Critique : Nous allons finir par nous noyer sous la vague de biopics musicaux, cherchant à rivaliser dans les portraits d’artistes reconnus par le biais de leur carrière musicale. Parfois, cela peut donner un résultat brillant et singulier comme « Better Man », consacré à Robbie Williams sous des traits simiesques. D’autres fois, le rendu final est dénué d’art et d’intérêt, comme le récent « Michael ». Ici, l’approche est particulière car, moins que des chanteurs populaires, « Sur un air de blues » revient sur un couple de musiciens dont le destin a été particulièrement compliqué, comme en témoigne avec une bonne emphase le long-métrage de Craig Brewer.

Dès l’apparition de Hugh Jackman dans la peau de Mike Sardina AKA Lightning, on sent la volonté de contrôler la réalisation et garder une emprise sur la carrière artistique. La mise en scène s’avère assez subtile dans son approche, cherchant constamment à capter ses personnages comme des perdants magnifiques qui auront connu leur lot de malheurs. Un choix de cadre précis lors d’un événement dramatique va accentuer cette sensation, la caméra passant d’un champ sur une vidéo tournée à un accident dans un même mouvement, liant l’envie de créer au nombre de tragédies qui vont de pair avec le couple.

(L to R) Kate Hudson as Claire Sardina and Hugh Jackman as Mike Sardina in director Craig Brewer’s SONG SUNG BLUE, a Focus Features release. Credit: Sarah Shatz/Focus Features © 2025 All Rights Reserved.

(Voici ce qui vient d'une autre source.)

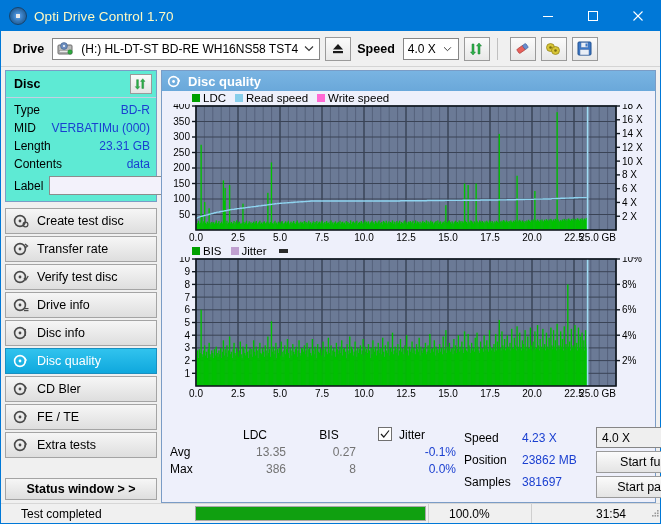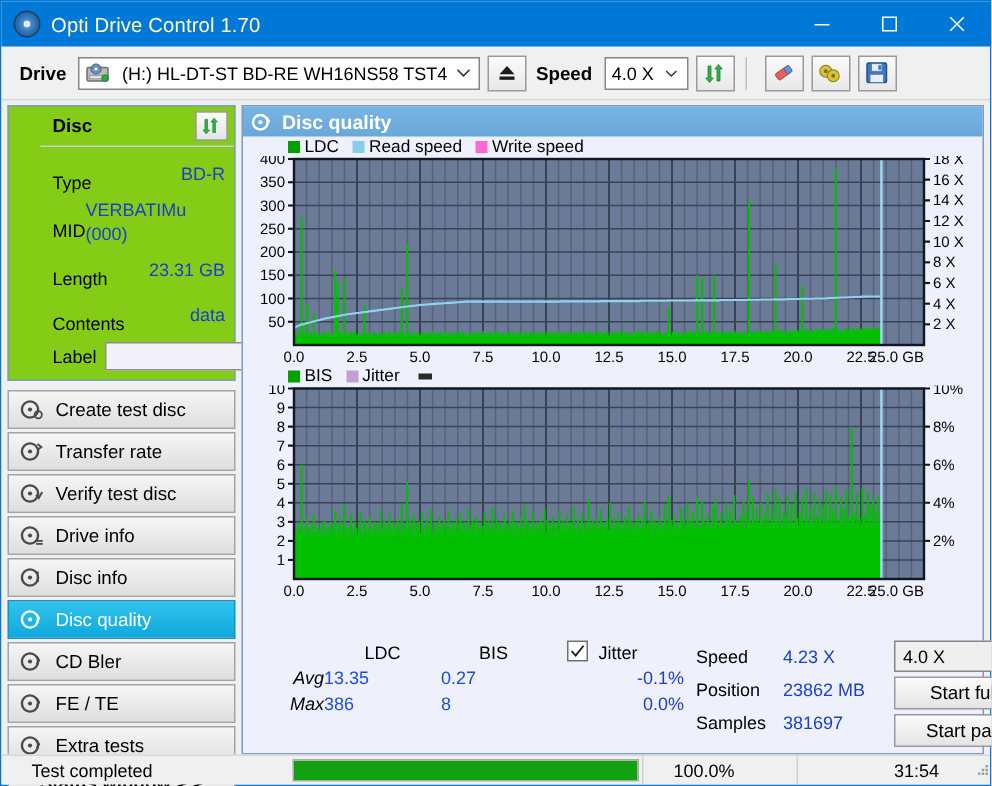"Disc" .disc-box { background: #84cc16 -> #5eead4; padding-left: 21px -> none }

Pourtant, jamais le film ne tombe dans du lacrymal trop accentué, préférant constamment chercher la lumière dans un duo marqué par les contrecoups. L’alchimie entre Hugh Jackman et Kate Hudson parvient alors à donner des couleurs au récit, faisant baigner dans son drame social des étincelles d’espoir sur fond de chansons de Neil Diamond. Les résonnances avec leurs velléités artistiques parviennent alors à rappeler les possibilités émotionnelles de toute bonne musique, donnant envie de croire encore et encore, ajoutant une douce amertume à cet American Dream aussi atypique que touchant.

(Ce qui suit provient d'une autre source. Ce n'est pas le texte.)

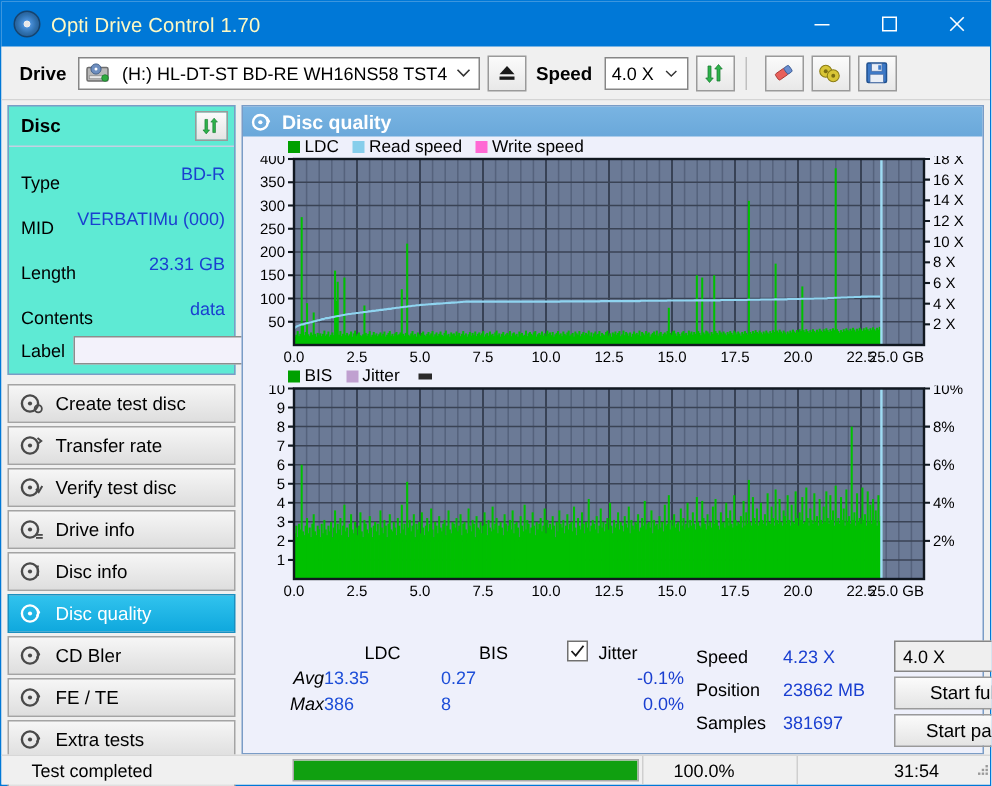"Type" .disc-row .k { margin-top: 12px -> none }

« Sur un air de blues » a donc tout du crowd pleaser plus qu’appréciable dans son portrait d’une Amérique qui se rêve et espère malgré les obstacles. Craig Brewer réussit à faire de ce récit plus grand que la vie une comédie dramatique solide, renforcée par la musique de l’indémodable Neil Diamond et à conserver un cœur chaleureux jusque dans sa dernière image. Quand on voit la force donnée à des biopics qui oublient l’humain à force de ne rien raconter, il est appréciable de redécouvrir chez soi pareil titre…

Résumé : D’après l’histoire vraie d’un duo de musiciens spécialisé dans les reprises de Neil Diamond. Il n’est jamais trop tard pour réaliser ses rêves.